Hawthorne Residential Partners sits comfortably in the top 50 multifamily operators nationally, with a portfolio rooted in the Southeast. Station at Poplar Tent is a Concord, NC community that needs someone who can hold down leasing traffic, manage the financial side of the office, and step into the CM seat when needed without the wheels coming off.
A typical week here moves between leasing and admin work in roughly equal measure. You'll run tours, work your lead pipeline, and push renewals, but you'll also be in the ledger doing billing audits, posting payments, and making delinquency calls before they turn into something worse. Social media content for resident events falls in your lap too. Concord's rental market has stayed active, which means traffic is real and your leasing numbers will be visible.
When the community manager is out, you're it. That means the team looks to you, regional looks to you, and residents still expect the same level of service. It's not a dramatic responsibility, but it does require that you've already internalized the financial reporting cadence, the eviction coordination process, and how to prioritize a punch list of daily tasks without being told.
The schedule runs Monday through Friday, 9 to 6, with Saturdays from 10 to 4. One weekday off keeps the week at 40 hours.
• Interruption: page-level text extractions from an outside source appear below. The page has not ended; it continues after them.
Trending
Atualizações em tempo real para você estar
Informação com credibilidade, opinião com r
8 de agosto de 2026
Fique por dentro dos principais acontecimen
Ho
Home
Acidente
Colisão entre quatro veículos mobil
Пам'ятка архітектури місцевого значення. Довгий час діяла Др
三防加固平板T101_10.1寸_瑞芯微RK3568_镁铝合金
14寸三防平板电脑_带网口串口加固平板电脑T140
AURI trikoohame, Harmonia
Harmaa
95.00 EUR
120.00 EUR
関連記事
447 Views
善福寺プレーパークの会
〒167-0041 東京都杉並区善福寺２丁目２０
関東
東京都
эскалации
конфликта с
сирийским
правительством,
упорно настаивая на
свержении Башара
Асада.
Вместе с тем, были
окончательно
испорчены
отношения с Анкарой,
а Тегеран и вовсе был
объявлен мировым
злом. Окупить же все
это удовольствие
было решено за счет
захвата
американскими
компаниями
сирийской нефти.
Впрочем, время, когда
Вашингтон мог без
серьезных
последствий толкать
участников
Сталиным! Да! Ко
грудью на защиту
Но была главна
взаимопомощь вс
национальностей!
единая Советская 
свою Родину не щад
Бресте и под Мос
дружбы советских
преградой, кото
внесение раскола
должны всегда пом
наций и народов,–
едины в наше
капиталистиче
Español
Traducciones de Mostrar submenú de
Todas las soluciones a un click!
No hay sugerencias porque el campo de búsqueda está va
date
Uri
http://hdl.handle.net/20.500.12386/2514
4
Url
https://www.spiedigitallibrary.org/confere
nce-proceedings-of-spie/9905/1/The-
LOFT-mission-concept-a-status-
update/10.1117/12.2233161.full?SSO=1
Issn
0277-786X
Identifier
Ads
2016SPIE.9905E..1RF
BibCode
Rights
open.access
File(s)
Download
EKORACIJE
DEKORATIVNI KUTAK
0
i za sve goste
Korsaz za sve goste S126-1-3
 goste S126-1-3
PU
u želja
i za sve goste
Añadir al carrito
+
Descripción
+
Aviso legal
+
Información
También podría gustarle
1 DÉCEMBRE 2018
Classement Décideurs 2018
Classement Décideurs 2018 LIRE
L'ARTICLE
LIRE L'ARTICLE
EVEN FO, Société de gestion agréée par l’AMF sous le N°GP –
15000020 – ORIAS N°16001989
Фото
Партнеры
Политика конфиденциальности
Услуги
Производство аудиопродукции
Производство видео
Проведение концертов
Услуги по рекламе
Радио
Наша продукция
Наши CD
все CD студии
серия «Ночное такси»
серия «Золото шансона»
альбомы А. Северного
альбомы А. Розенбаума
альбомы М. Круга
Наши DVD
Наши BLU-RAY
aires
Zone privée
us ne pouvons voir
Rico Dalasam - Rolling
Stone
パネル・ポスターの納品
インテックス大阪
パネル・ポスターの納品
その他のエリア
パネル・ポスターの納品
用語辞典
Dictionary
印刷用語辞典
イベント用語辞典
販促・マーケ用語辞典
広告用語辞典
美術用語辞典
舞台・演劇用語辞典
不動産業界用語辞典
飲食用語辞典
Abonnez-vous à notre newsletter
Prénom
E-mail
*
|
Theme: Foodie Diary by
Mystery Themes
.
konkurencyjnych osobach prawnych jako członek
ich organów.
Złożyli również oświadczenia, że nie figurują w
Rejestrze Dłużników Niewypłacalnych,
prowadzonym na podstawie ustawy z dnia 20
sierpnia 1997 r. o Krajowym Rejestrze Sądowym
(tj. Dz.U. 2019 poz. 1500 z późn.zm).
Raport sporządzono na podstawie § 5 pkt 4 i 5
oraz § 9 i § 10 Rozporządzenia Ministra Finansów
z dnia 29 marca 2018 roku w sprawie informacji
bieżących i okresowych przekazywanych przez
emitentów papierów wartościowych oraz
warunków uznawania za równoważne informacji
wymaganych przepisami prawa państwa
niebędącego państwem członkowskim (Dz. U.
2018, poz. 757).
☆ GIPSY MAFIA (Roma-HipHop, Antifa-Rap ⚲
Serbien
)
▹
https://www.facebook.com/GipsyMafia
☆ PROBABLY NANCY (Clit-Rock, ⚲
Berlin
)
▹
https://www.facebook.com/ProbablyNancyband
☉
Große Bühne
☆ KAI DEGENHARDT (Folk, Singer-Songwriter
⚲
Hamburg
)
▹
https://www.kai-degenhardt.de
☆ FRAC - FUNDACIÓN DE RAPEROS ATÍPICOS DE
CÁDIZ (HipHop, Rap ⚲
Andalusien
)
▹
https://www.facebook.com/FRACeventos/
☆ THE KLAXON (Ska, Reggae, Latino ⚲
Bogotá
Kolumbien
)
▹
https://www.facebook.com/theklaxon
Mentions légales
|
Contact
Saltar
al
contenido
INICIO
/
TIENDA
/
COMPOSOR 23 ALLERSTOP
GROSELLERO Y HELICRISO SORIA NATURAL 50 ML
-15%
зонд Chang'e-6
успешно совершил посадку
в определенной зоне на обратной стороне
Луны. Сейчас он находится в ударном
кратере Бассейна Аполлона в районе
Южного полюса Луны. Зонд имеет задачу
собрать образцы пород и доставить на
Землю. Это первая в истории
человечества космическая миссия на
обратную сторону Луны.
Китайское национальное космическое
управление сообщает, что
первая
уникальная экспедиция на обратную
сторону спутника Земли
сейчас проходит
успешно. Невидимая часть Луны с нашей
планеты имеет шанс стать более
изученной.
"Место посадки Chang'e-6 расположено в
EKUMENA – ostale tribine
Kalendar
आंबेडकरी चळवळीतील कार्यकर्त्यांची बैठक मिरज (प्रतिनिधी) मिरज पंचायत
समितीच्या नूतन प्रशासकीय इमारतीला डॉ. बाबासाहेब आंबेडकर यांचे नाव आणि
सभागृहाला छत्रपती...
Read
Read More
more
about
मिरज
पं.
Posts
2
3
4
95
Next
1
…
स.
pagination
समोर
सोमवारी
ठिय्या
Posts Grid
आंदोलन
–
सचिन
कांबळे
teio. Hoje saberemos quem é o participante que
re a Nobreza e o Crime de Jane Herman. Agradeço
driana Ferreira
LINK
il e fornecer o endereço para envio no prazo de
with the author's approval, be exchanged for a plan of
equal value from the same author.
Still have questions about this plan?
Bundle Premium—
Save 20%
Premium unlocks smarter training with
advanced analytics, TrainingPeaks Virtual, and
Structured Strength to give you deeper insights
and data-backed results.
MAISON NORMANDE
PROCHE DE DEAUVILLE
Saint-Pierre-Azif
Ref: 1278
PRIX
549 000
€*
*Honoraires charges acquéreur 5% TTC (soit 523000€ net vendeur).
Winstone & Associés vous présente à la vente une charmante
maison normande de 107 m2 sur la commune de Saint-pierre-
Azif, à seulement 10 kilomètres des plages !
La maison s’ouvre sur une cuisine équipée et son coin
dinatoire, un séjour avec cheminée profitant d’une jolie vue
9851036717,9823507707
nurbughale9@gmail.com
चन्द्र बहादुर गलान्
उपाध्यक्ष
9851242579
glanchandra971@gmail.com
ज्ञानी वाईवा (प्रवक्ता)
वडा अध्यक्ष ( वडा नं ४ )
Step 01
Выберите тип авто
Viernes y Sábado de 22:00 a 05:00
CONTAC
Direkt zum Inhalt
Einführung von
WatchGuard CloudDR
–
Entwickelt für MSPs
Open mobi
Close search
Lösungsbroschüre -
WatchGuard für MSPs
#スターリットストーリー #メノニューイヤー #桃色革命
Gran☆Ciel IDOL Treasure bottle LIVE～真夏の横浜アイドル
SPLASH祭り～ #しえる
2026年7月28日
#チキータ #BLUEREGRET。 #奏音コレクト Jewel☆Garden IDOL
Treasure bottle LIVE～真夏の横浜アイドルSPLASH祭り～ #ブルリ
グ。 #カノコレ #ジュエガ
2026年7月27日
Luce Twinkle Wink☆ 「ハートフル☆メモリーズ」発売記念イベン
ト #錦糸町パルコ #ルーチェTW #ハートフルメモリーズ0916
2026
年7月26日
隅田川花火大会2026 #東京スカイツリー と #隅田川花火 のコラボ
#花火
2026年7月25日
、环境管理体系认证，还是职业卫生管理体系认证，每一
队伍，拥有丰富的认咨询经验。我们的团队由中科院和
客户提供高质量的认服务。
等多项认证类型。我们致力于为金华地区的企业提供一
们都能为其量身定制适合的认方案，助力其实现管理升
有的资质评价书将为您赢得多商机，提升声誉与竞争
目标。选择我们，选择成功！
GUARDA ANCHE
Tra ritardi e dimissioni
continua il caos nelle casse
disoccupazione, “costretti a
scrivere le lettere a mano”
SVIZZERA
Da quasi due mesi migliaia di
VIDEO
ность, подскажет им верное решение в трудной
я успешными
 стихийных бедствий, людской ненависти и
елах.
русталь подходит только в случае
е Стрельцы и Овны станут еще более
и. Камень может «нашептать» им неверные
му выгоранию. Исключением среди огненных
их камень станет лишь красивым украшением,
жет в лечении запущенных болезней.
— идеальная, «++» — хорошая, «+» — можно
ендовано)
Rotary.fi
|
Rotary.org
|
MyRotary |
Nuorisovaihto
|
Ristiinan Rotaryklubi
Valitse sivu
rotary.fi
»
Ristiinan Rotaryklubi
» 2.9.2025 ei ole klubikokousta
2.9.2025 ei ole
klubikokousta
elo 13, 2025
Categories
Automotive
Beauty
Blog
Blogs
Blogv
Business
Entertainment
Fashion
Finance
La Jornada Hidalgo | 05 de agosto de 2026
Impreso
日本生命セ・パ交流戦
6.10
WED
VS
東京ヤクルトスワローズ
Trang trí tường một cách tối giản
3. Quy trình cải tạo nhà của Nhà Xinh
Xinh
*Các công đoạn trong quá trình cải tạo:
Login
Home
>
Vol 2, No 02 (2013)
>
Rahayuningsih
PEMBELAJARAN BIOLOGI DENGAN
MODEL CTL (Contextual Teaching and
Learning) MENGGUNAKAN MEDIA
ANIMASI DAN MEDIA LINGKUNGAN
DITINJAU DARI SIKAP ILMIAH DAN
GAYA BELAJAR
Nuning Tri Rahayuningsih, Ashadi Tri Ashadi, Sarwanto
Resident events and community needs can occasionally pull you into evenings or weekends, which is standard for this type of role.
Compensation includes hourly pay plus monthly leasing and renewal commissions and quarterly performance bonuses. Hawthorne also runs a formal career path program, and the ACM-to-CM track is real, not just a line in a job posting. If you want to run your own community within a few years, this kind of structured exposure to both the leasing and financial sides of operations is exactly where that trajectory starts.